◆ Task to carry out ◆
Extend the passage on liberal religion's opportunity in America, picking up after its final sentence.

◆ Quoted passage ◆

Time for liberal religion to seize the moment

Rabbi Eric H. Yoffie writing in the Huffington Post:

This is liberal religion’s moment, if only liberal religious leaders will be wise enough to seize it.

In the first place, religion remains remarkably robust in America. Boom-and-bust, wax-and-wane cycles are the rule of American experience. True, Americans are devoted to autonomy and personal freedom, which can undermine religious commitment, but that notwithstanding, religion has always come storming back from periods of dormancy and decline. And as Professor Peter Berger reminds us, the search for meaning and the need to find significance in our lives are eternal human concerns to which religion provides the response. Berger notes as well that the secularization of Europe is an exception rather than the rule of modern history, and while in America it may apply to certain elites, it does not apply to us all.

◆ Dataset excerpts ◆
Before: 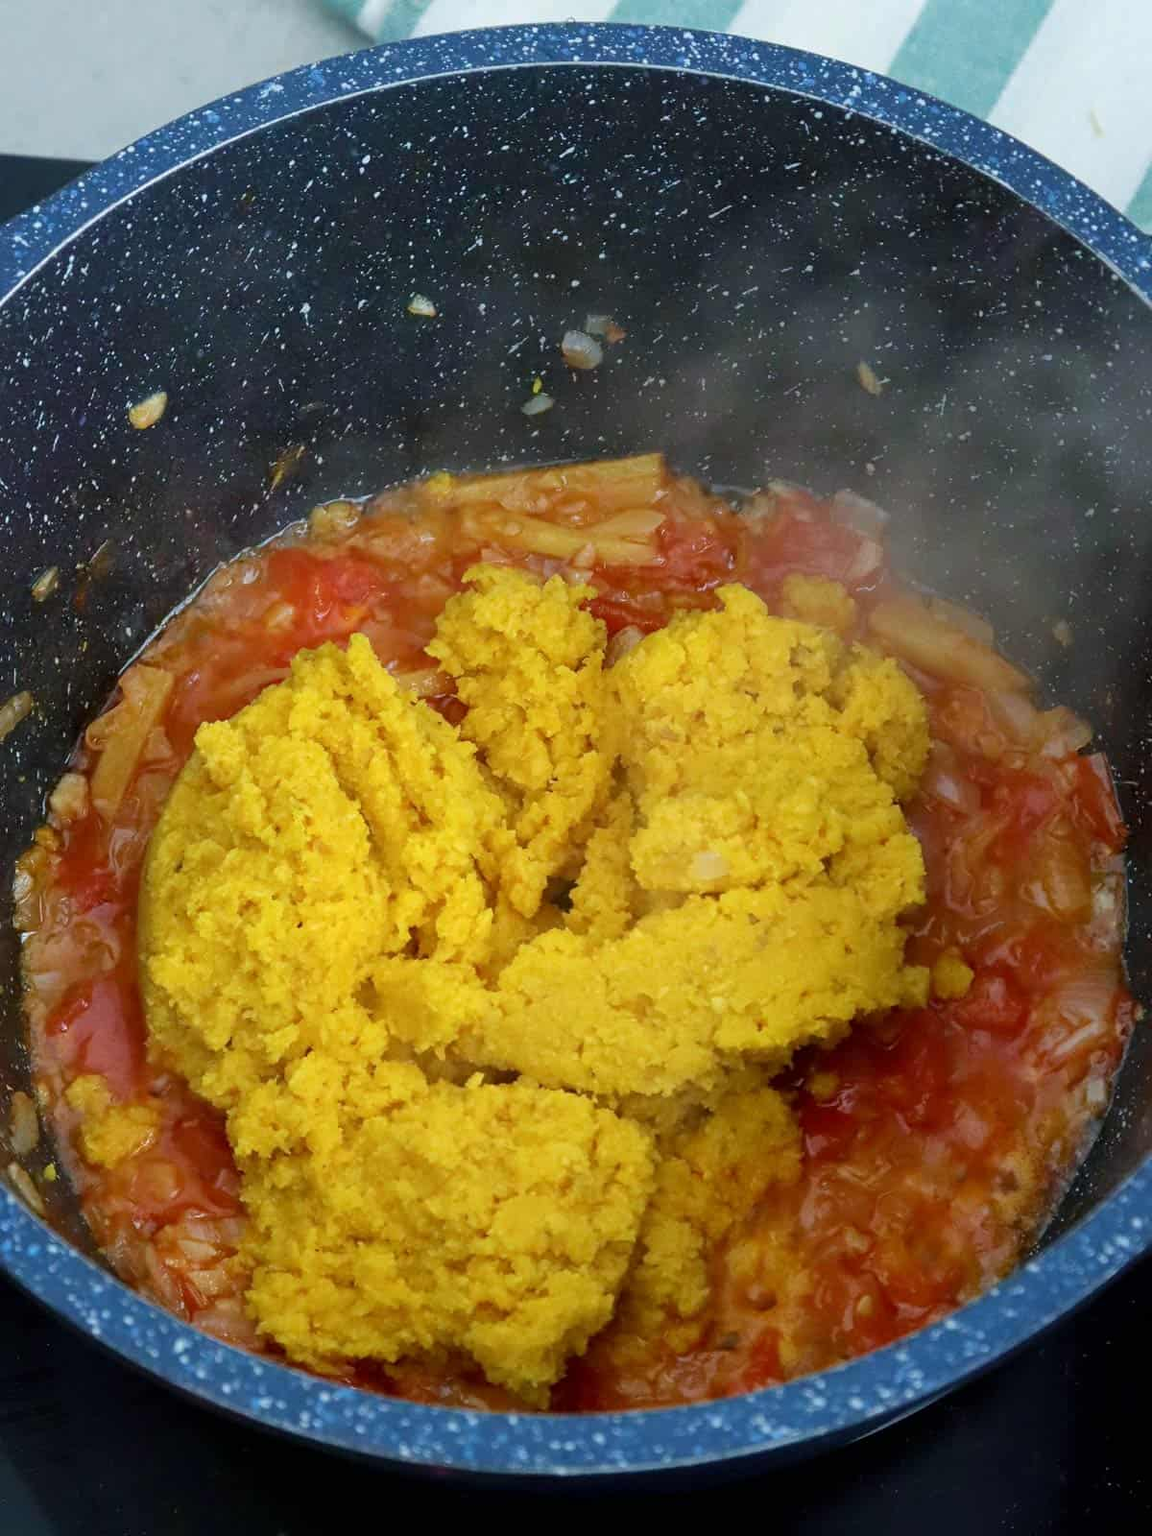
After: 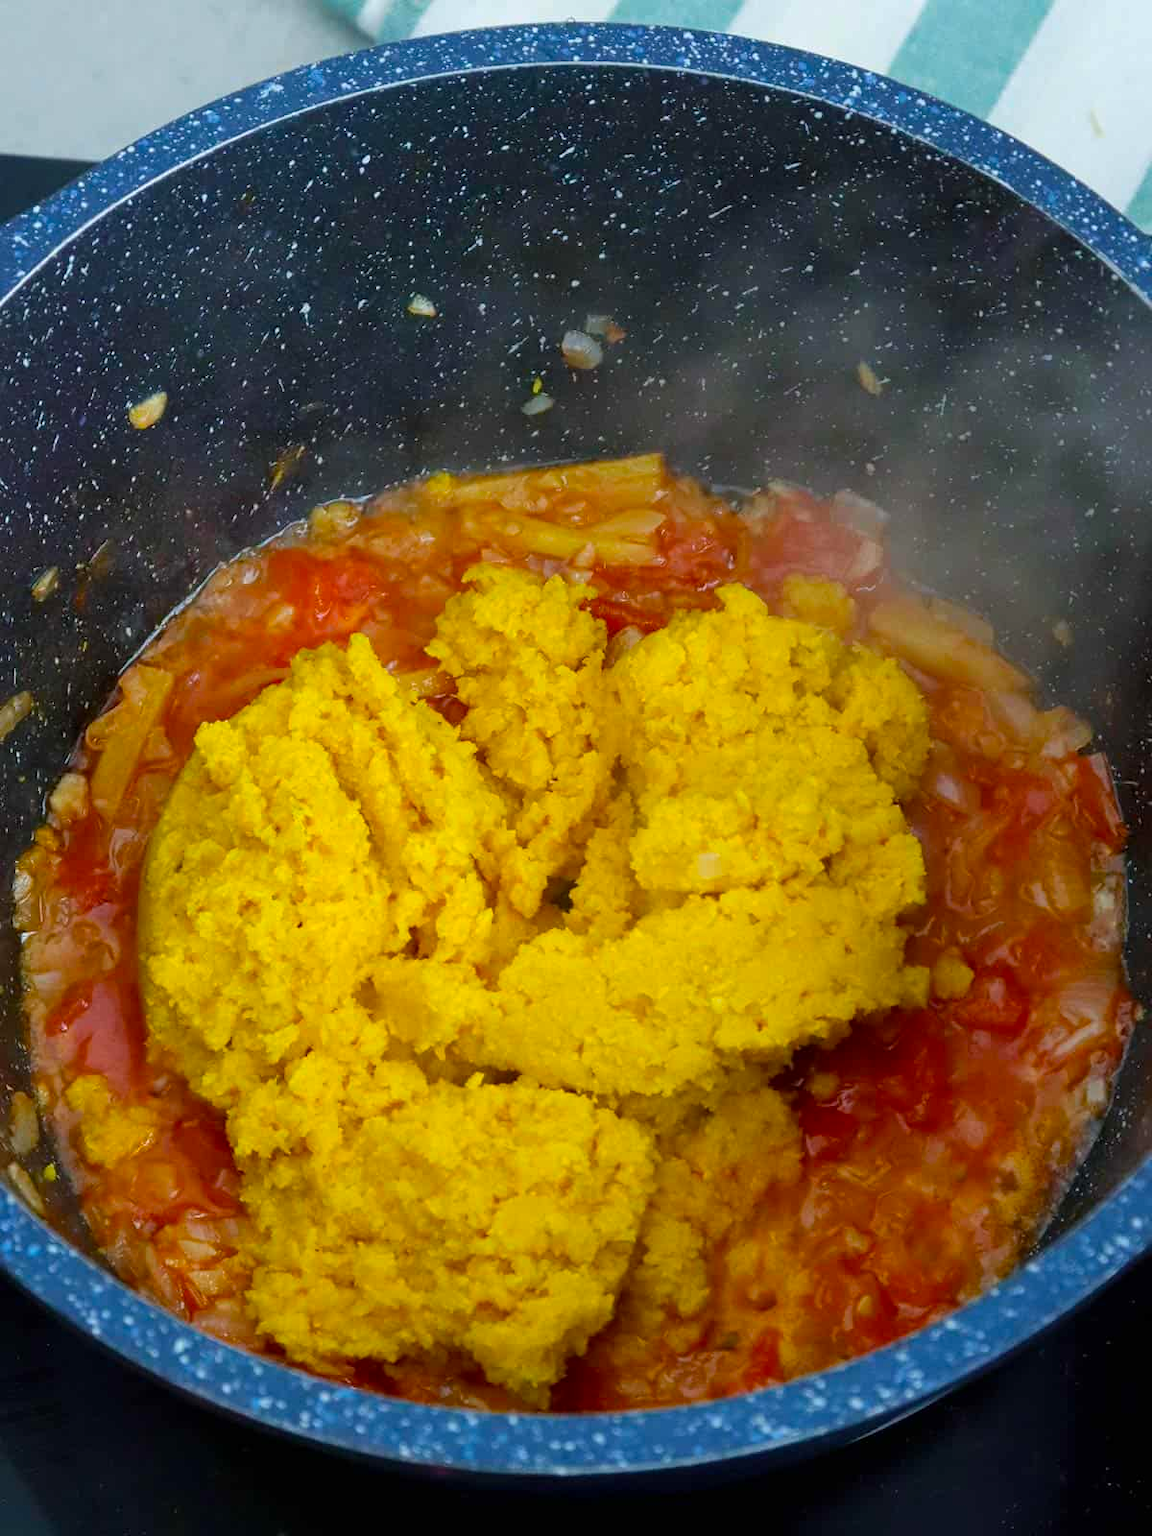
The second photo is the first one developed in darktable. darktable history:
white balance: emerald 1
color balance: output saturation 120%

...

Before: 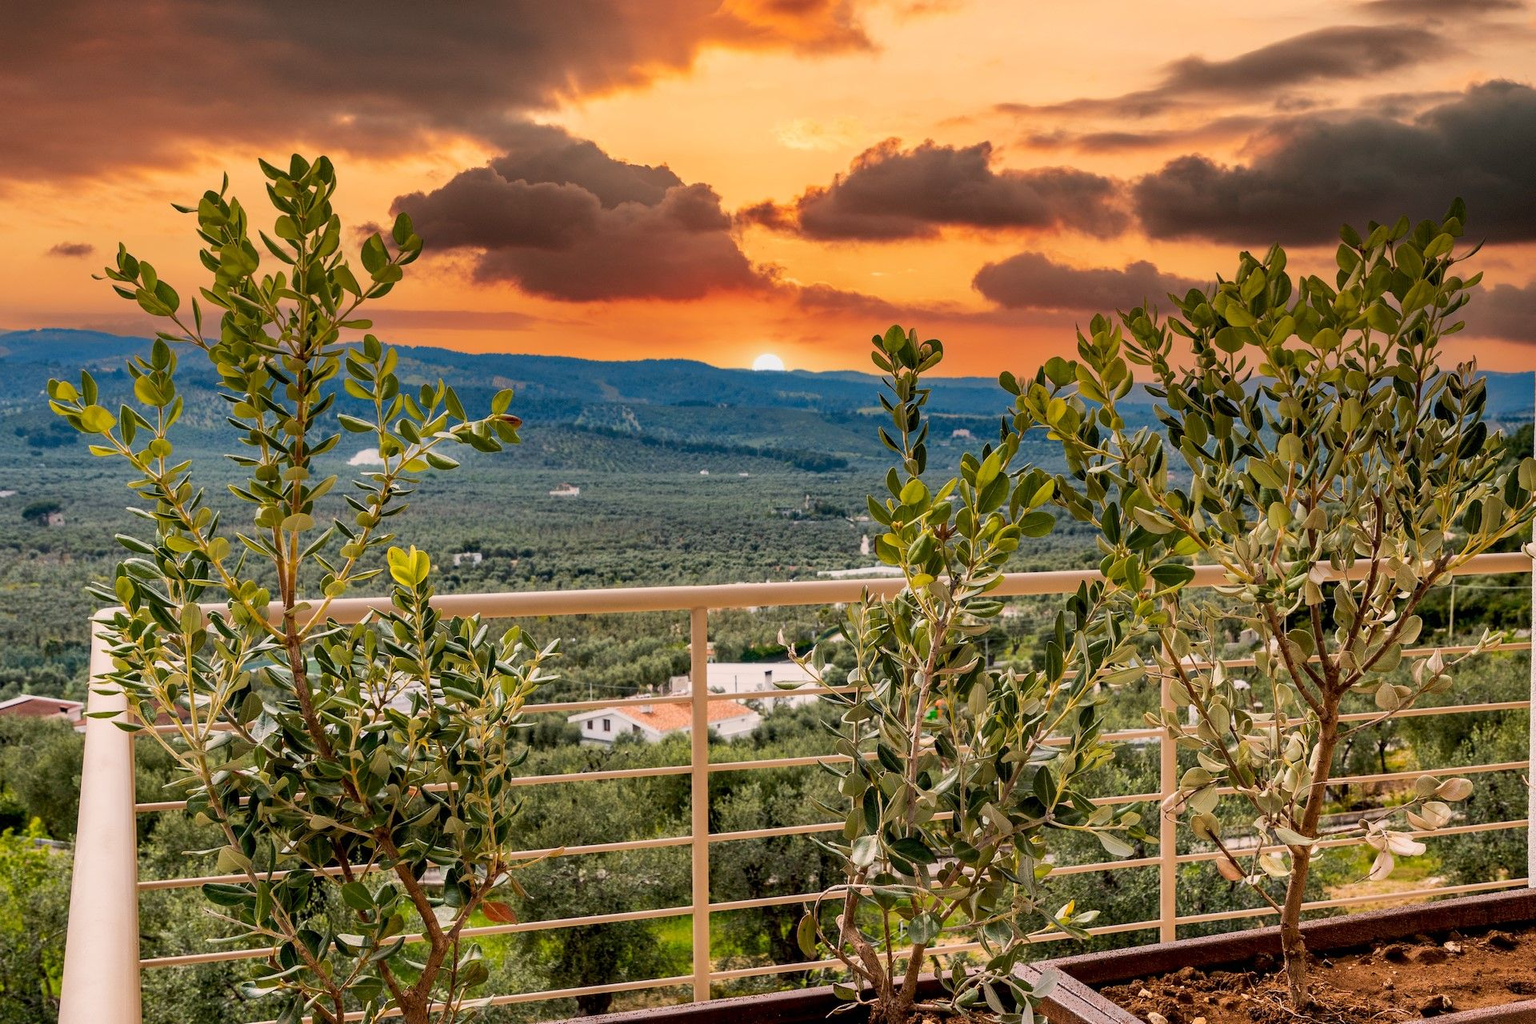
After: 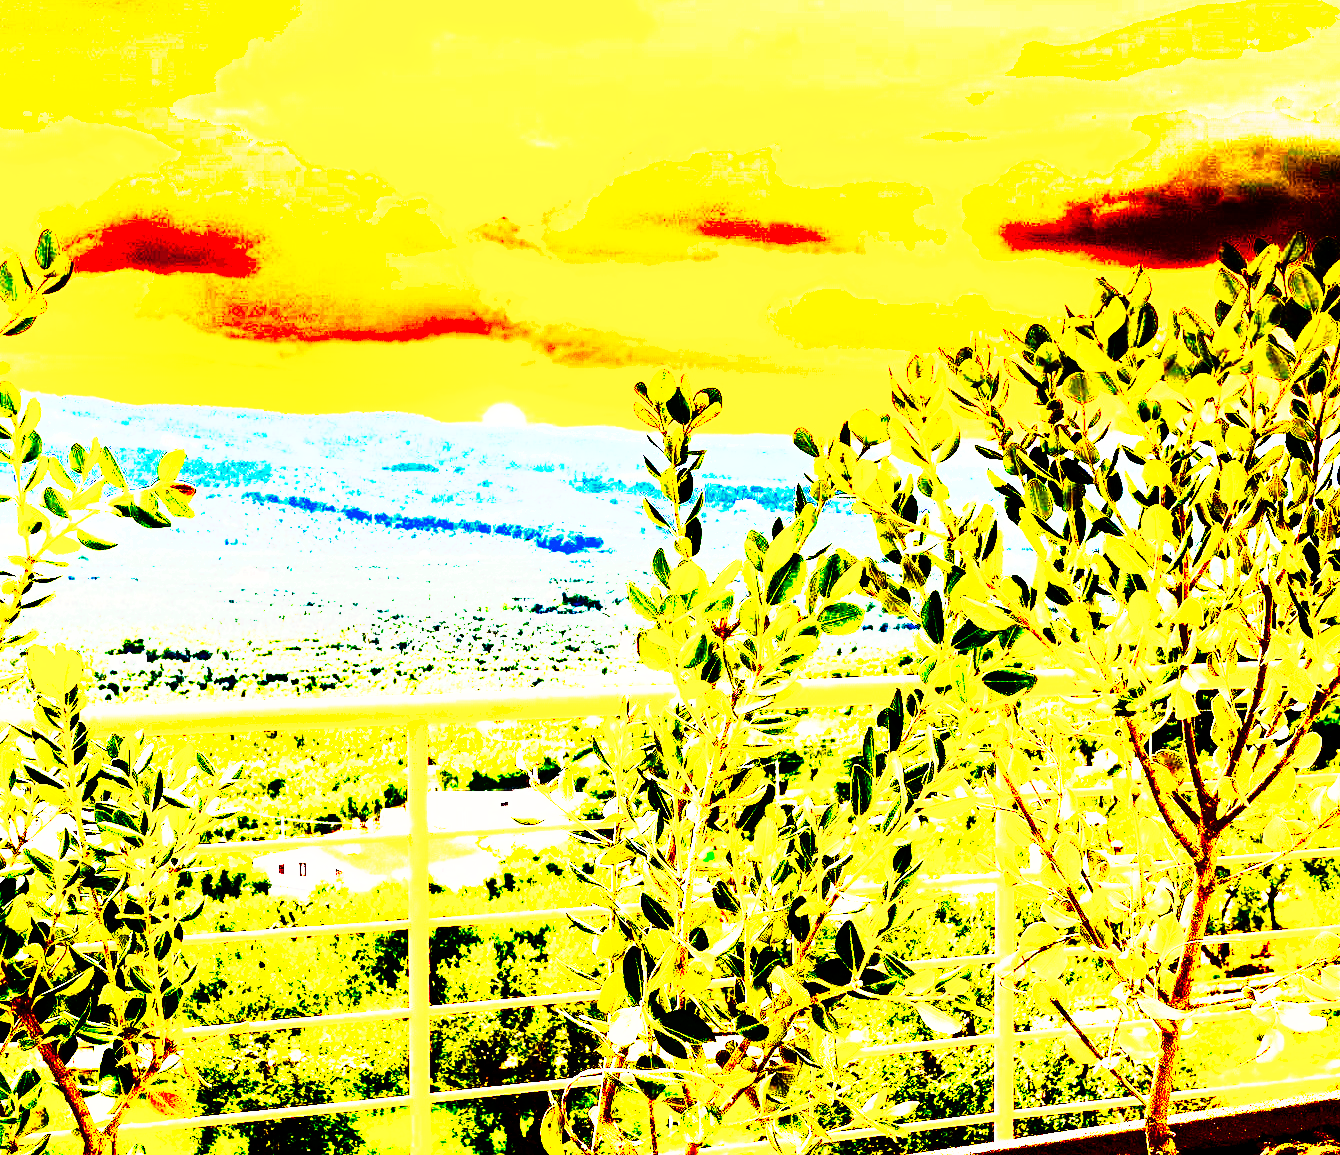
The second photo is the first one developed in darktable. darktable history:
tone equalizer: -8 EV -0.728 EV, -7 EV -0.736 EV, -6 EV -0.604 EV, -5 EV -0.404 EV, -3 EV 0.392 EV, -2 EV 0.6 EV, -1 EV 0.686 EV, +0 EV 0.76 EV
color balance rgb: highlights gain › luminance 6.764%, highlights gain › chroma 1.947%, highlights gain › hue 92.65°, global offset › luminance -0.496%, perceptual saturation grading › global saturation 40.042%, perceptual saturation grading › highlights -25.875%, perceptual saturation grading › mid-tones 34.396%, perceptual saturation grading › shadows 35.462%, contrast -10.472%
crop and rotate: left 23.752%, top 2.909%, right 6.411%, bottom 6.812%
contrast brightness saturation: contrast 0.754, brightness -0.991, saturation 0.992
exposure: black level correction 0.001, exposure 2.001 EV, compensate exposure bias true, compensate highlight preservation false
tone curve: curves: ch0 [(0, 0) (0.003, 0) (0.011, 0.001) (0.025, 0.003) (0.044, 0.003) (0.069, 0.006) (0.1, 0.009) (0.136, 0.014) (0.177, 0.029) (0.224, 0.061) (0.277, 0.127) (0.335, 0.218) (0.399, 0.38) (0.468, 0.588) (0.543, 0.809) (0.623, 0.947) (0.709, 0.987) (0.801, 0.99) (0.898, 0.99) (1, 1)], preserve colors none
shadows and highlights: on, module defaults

==

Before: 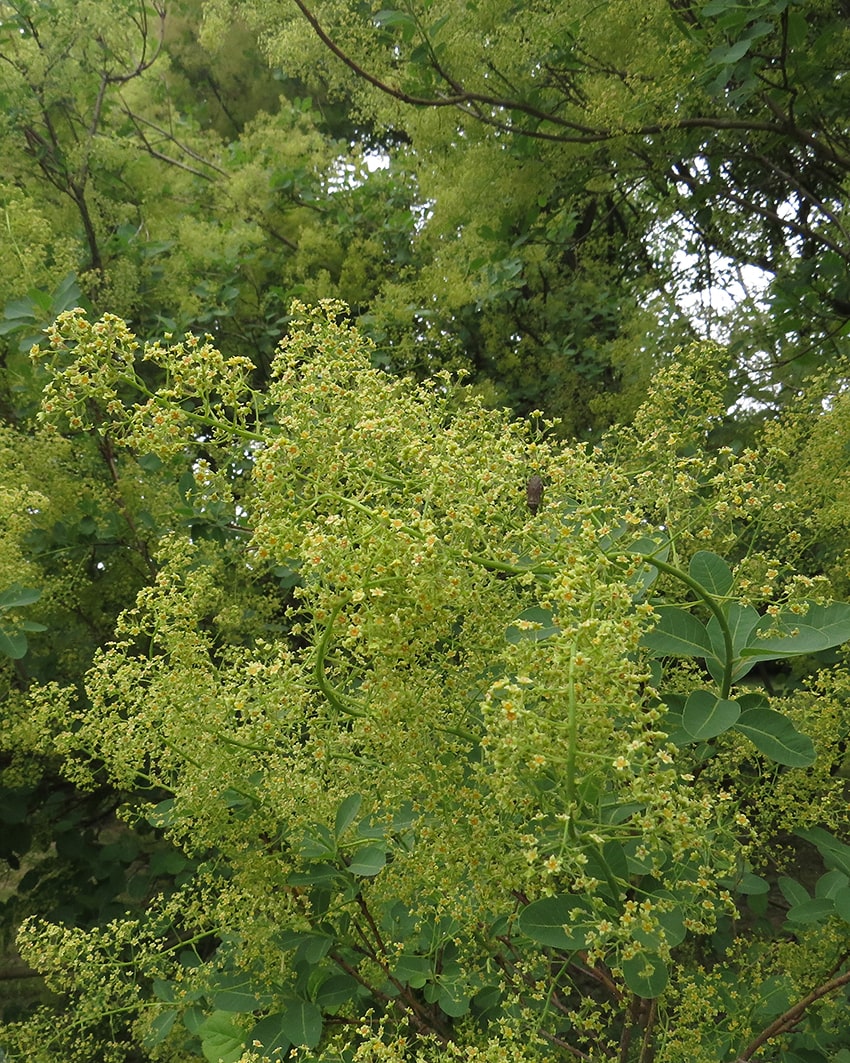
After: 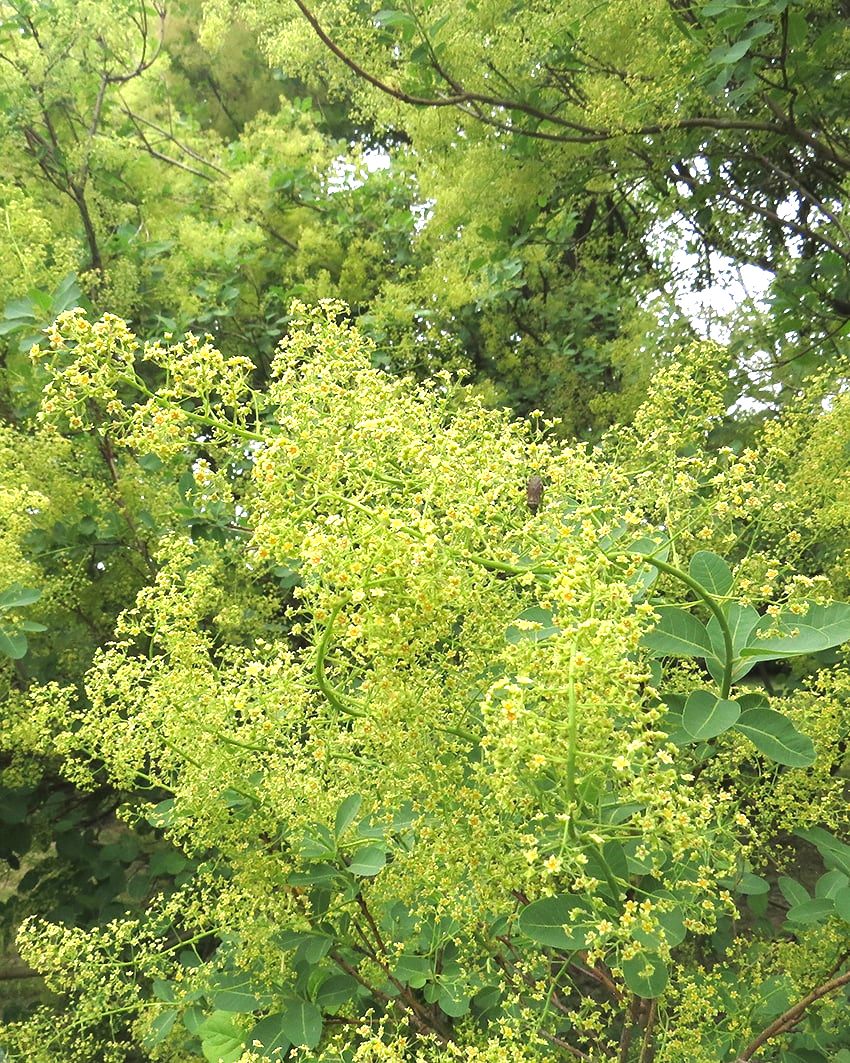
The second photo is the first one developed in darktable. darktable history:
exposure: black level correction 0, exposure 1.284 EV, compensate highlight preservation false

◆ Final result ◆
In the second place, it is liberal religion that has the most to offer now, and is most likely to bridge the contradictions of the modern era. It offers commitment to family, but a more expansive view of what families might look in these tumultuous times. It offers belief in God and tradition, but without the dangerous absolutes that too often banish questioning and doubt. And it offers concern for the poor and the needy. This does not mean mindless, knee-jerk political liberalism, but it does mean giving direction on poverty, justice, war, and the great issues of the day. For liberal religious people, it is blasphemous to cloak yourself in religion while denying justice to the oppressed and mercy to the suffering.

The simple fact is that liberal religion can reach out to young Americans in ways that conservative religion cannot. It can be innovative and idiosyncratic. It can offer endless experimentation. It can demonstrate a fierce willingness to open itself to outside cultures. And it can fully embrace modernity and reason, while balancing, most of the time, the new and the old.

Read the whole thing.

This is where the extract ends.